Охотники за нацистами | страница 117



Хотя собственные достижения Бауэр не выставлял напоказ, он не смог обойти вниманием ту шумиху в СМИ, которую поднял Визенталь. «Называет себя главным охотником, хотя сам его не ловил», – в частном порядке сказал о нем Бауэр другу.[399]

Впрочем, особого негодования от того, что не он оказался в центре внимания, Бауэр не испытывал. В отличие от Иссера Хареля. Тот, как глава «Моссада», требовать признания не мог, однако его очень злило, что все заслуги приписывают другому. В 1975 году Харель наконец был свободен для выражения своего мнения и опубликовал книгу «Дом на улице Гарибальди»,[400] где демонстративно опустил все упоминания о Визентале. Позднее, в так и не опубликованной рукописи «Симон Визенталь и похищение Эйхмана», он прямо написал, что тот не играл никакой роли в операции и «не мог примириться с правдой».[401]
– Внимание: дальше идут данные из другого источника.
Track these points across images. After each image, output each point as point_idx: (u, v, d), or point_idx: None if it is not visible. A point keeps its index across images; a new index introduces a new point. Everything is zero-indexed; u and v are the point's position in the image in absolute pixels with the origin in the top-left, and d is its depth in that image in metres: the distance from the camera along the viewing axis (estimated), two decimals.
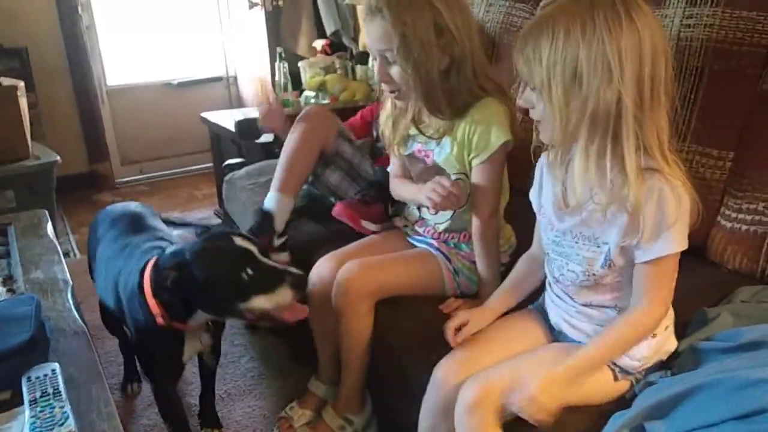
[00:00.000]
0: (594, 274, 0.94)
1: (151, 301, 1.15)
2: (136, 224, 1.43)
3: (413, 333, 1.22)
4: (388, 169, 1.50)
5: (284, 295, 1.10)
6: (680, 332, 1.01)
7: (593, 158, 0.87)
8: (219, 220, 2.94)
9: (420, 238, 1.41)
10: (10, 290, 1.28)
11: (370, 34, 1.22)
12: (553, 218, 1.00)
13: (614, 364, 0.96)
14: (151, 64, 3.72)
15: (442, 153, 1.28)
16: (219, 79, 3.87)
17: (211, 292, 1.11)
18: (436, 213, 1.33)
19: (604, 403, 0.95)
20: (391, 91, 1.26)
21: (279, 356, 1.85)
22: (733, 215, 1.20)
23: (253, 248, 1.13)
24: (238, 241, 1.14)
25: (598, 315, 0.98)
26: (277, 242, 1.56)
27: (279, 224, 1.55)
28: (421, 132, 1.30)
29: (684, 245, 0.86)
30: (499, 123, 1.22)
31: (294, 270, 1.12)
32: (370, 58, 1.26)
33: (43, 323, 1.06)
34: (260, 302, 1.10)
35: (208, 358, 1.44)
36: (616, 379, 0.96)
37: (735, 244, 1.20)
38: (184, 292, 1.12)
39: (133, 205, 1.54)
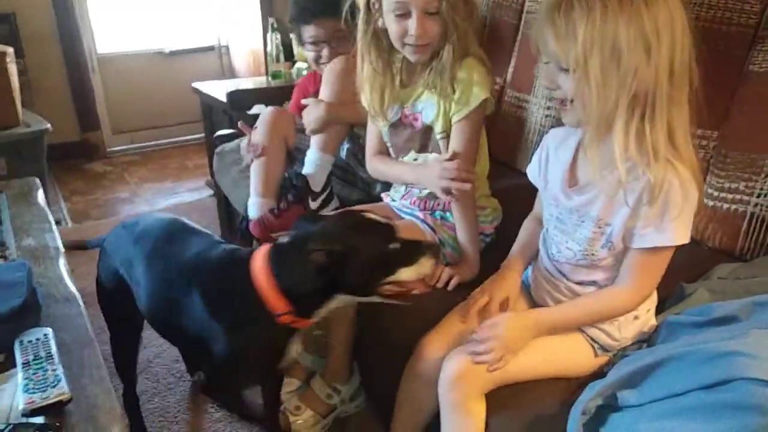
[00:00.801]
0: (593, 254, 0.95)
1: (274, 297, 1.04)
2: (184, 231, 1.26)
3: (398, 305, 1.24)
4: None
5: (427, 264, 1.05)
6: (659, 308, 1.04)
7: (633, 137, 0.84)
8: (211, 191, 2.94)
9: (406, 210, 1.42)
10: (2, 257, 1.30)
11: None
12: (560, 196, 0.99)
13: (594, 340, 0.99)
14: (143, 32, 3.67)
15: (431, 112, 1.29)
16: (211, 48, 3.83)
17: (363, 270, 1.02)
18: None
19: (583, 375, 0.98)
20: (423, 45, 1.22)
21: None
22: (715, 194, 1.23)
23: (386, 221, 1.08)
24: (372, 215, 1.08)
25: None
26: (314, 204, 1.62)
27: None
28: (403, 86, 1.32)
29: (684, 239, 0.87)
30: (481, 81, 1.24)
31: (425, 240, 1.07)
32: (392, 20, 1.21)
33: (34, 289, 1.07)
34: (406, 274, 1.04)
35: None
36: (596, 355, 0.99)
37: (716, 223, 1.22)
38: (330, 275, 1.02)
39: (167, 217, 1.33)
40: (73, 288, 1.19)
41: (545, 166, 1.05)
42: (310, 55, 1.75)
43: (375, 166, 1.44)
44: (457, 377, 0.94)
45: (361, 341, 1.37)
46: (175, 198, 2.96)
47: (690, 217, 0.87)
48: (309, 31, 1.70)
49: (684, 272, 1.12)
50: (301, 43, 1.78)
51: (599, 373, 0.96)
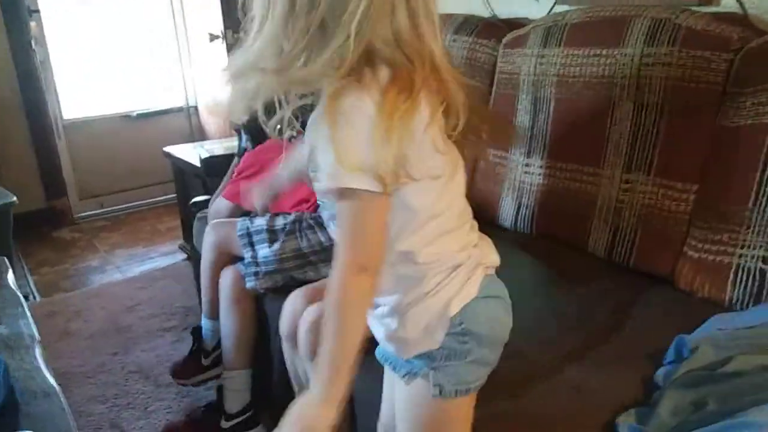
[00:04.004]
0: None
1: None
2: None
3: None
4: None
5: None
6: (658, 360, 1.04)
7: None
8: (184, 255, 2.88)
9: None
10: None
11: None
12: None
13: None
14: (110, 96, 3.65)
15: None
16: (180, 109, 3.82)
17: None
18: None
19: None
20: None
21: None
22: (699, 245, 1.25)
23: None
24: None
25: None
26: (206, 361, 1.76)
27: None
28: None
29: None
30: None
31: None
32: None
33: (12, 387, 1.02)
34: None
35: None
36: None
37: (703, 274, 1.24)
38: None
39: None
40: (52, 380, 1.12)
41: None
42: None
43: None
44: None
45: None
46: (149, 264, 2.89)
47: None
48: None
49: (677, 323, 1.12)
50: None
51: None
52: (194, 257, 2.22)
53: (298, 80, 0.75)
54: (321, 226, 1.53)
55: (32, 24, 3.17)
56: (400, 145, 0.72)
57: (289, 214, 1.57)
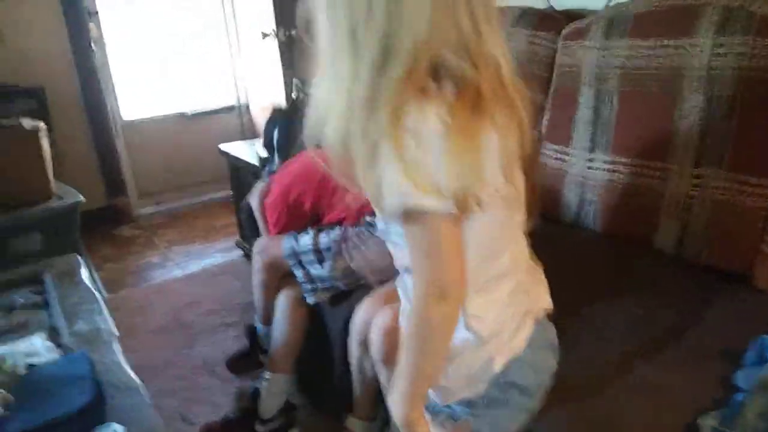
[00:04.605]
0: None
1: None
2: None
3: None
4: None
5: None
6: (735, 361, 1.01)
7: None
8: (241, 252, 2.94)
9: None
10: (58, 345, 1.28)
11: None
12: None
13: None
14: (165, 96, 3.75)
15: None
16: (231, 108, 3.90)
17: None
18: None
19: None
20: None
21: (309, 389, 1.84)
22: None
23: None
24: None
25: None
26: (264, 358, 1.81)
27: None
28: None
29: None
30: None
31: None
32: None
33: (99, 382, 1.06)
34: None
35: None
36: None
37: None
38: None
39: None
40: (133, 374, 1.17)
41: None
42: None
43: None
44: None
45: None
46: (206, 260, 2.96)
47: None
48: None
49: (755, 323, 1.10)
50: None
51: None
52: (251, 254, 2.26)
53: (365, 99, 0.69)
54: (365, 242, 1.52)
55: (91, 26, 3.28)
56: (475, 167, 0.67)
57: (332, 229, 1.56)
Бывший глава «Моссада» вовсе не отрицал, что «Визенталь годами выслеживал Эйхмана и всегда был готов помочь», но его крайне возмущало, что Визенталь воспользовался официальным молчанием Израиля по поводу операции. «Сперва он осторожничал, затем, приняв молчание за согласие, набрался смелости и стал приписывать все заслуги по захвату Эйхмана исключительно себе одному»,[402] – гневно писал Харель. Рукопись довольно едко высмеивала личность Визенталя, а заодно выражала негласный намек отдать должное ее автору за главную роль в этой операции.

Другие участники операции более объективно оценивали вклад Визенталя в общее дело и понимали причины вражды между двумя сильными личностями. «На кону стоял ценный приз – возможность считаться человеком, поймавшим Эйхмана»,[403] – резонно заметил Шалом.

В малочисленном сообществе «охотников за нацистами» споры не утихают и по сей день, уже после смерти обоих действующих лиц (Харель скончался в 2003 году, Визенталь – в 2005-м). Однако широкая общественность об этой схватке практически ничего не знала. Куда больше всех интересовал вопрос, который пришел на ум Харелю, впервые повстречавшему своего знаменитого пленника на вилле в Буэнос-Айресе.

«Когда я увидел Эйхмана в первый раз, я был поражен своей реакцией», – вспоминал он. Вместо ожидаемой ненависти Харель почувствовал скорее удивление: «Он выглядит как самый обычный человек. Если бы он попался мне на улице, я не обратил бы на него внимания. Что же превращает обычного человека в чудовище?»[404] – спросил Харель самого себя.

Именно этот вопрос был у всех на уме во время судебного процесса в Иерусалиме.